With expansive storage capacity and support for multiple data formats, the data lake is a highly popular destination for teams analyzing massive data sets or running extensive data science projects that fuel their business. According to 451 Research, “Nearly three quarters of enterprises are currently using or piloting a data lake environment, or plan to do so within the next 12 months.” Of the many enterprise teams that have already put them to work, a majority cite enhanced business agility, improvement in developing products and services, and enhancing customer service and engagement as benefits of data lakes.
Challenges of data lakes
Data ingestion into a data lake, however, has been one of the most challenging tasks for data teams. The process requires both custom ETL code and ongoing maintenance.
And some of the qualities that make data lakes great — like massive storage — can also present challenges related to compliance and usability, especially for organizations looking to maximize value. 451 Research continues, “Data security is the most cited challenge by enterprises that are already in deployment or proof-of-concept with data lakes (37%), followed by data privacy concerns (33%), and configuring and managing data pipelines (31%).”
Concerns about governance, security and automation inspired the efforts of Fivetran.
Engineering a modern data lake
We designed a solution that provides a compliant and secure data lake with support for atomic, consistent, isolated and durable (ACID) transactions and granular access control.

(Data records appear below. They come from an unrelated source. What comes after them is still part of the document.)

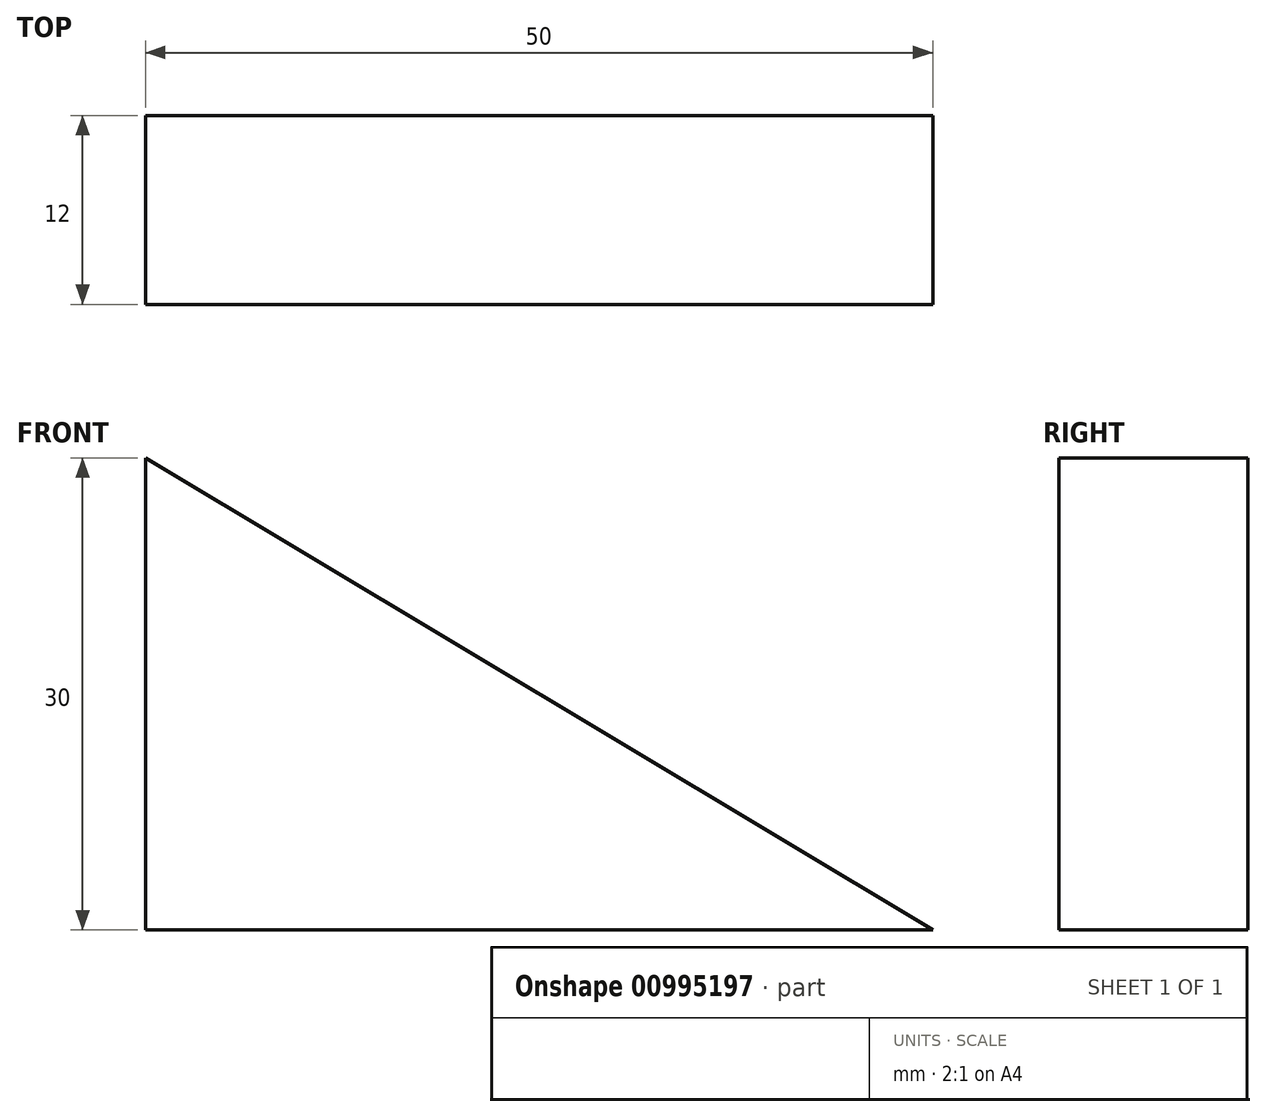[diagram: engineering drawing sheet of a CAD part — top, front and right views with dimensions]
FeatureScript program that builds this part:
annotation { "Feature Type Name" : "Feature", "Feature Type Description" : "" }
export const myFeature = defineFeature(function(context is Context, id is Id, definition is map)
    precondition{}
    {
        {
            var Q0;
            Q0=qCreatedBy(makeId("Front.planeOp"),FACE);
            var sketch = newSketch(context, id + "F0", { "sketchPlane" : qUnion([Q0])});
            skLineSegment(sketch, "E0", {"start": v(0, 0) * mm, "end": v(0, 30) * mm});
            skLineSegment(sketch, "E1", {"start": v(0, 30) * mm, "end": v(50, 0) * mm});
            skLineSegment(sketch, "E2", {"start": v(50, 0) * mm, "end": v(0, 0) * mm});
            skSolve(sketch);
        }
        {
            var Q0;
            Q0=makeQuery(id+"F0.imprint","IMPRINT",FACE,{"disambiguationData":[TD([[makeQuery(id+"F0.imprint","IMPRINT",EDGE,{"derivedFrom":sQuery(id+"F0.wireOp",EDGE,"E0")}),-1.0]])]});
            extrude(context, id + "F1", {"entities" : qUnion([Q0]), "oppositeDirection" : true, "depth" : 12 * mm, "offsetDistance" : 25 * mm});
        }
    });
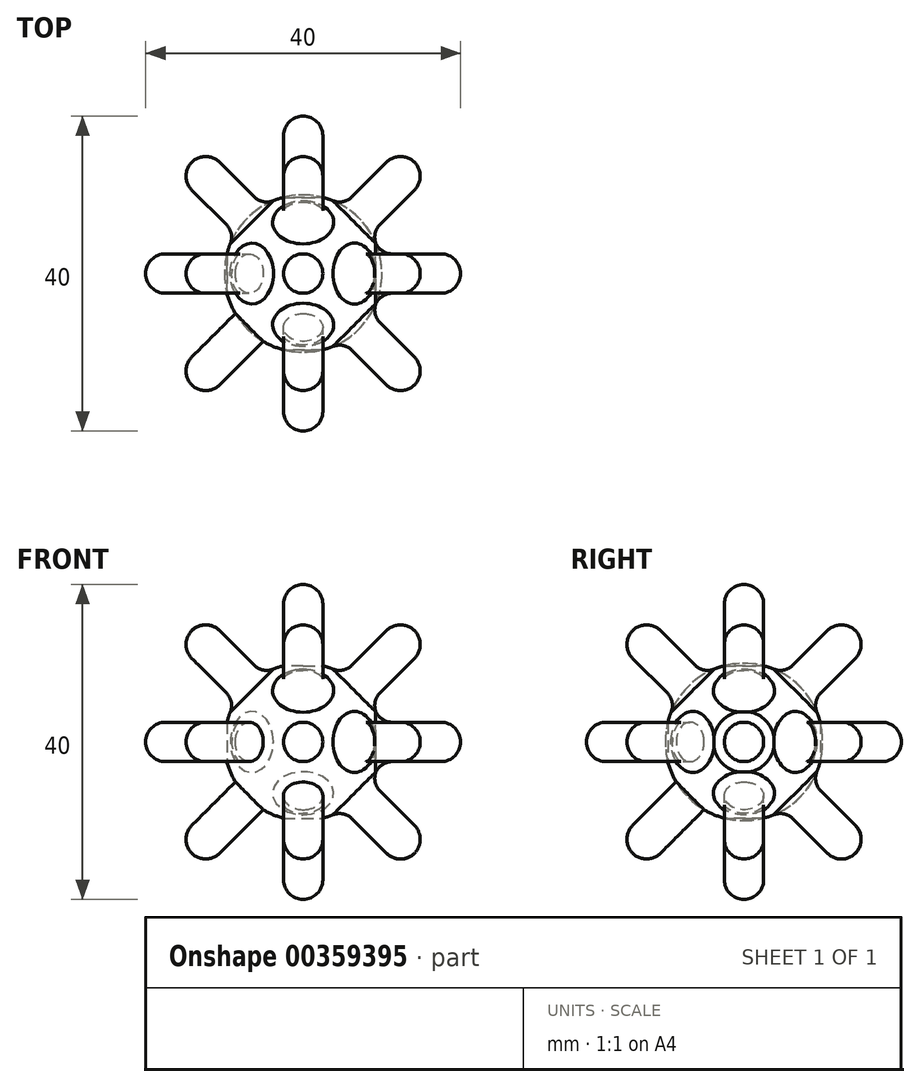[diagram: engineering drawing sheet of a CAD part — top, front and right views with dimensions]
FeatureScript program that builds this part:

Fully managed Fivetran pipelines anonymize personally identifiable information (PII) while cleansing, normalizing and automatically loading data into the lake.
We now automatically extract, cleanse, deduplicate and make ready for analysis large volumes of semi-structured data to power data lakes in the same reliable and secure way our customers get their data into their cloud warehouses today. Without structure, governance and accuracy of data in the lake, organizations are not realizing the full value of the data they store there.
”We are delighted that the accessibility of Amazon S3 with Iceberg continues to grow,” said Greg Khairallah, Director of Analytics at Amazon Web Services. “It’s an easy way for our customers to simplify data ingestion while providing customers the scalability of a data lake and the reliable data transformation of a data warehouse.”
The Fivetran mission is to make access to data as simple and reliable as electricity, and S3, fueled by Fivetran with Iceberg, brings that promise to the world of data lakes.
Ultimately, the new data lake from Fivetran, Amazon S3 and Iceberg removes much of the manual work required to build and maintain pipelines into your S3 destination, as well as the time-consuming efforts to cleanse and deduplicate the data once it lands. Efforts for compaction, introducing a thin layer of metadata for cataloging and more, are taken off your plate. You unlock a data lake by automation and governance, reducing time to insight.
The modern data lake in action
As data lakes gain in popularity, progressive analytics teams are demanding more from them, and solutions like Amazon S3 and automated pipeline support are equipped to meet that demand.
“The data lake is an easy, affordable, secure and robust way to store all our customers' data,” said Lakshmi Ramesh, Vice President, Data Services at Tinuiti. “The main challenge is in optimizing performance and accessibility but with Fivetran’s support for Amazon S3 with Iceberg it will further optimize our Fivetran pipeline. Since the data lake is our single source of truth, it is critical that all the data ingested from different sources be accessible in the data lake.”
Instead of focusing on all the manual steps required to ingest data, cleanse it, prepare it for usage, hash and block sensitive data, and then start querying it, modern organizations like Tinuiti see great value in reducing data lake management efforts through automation and governance.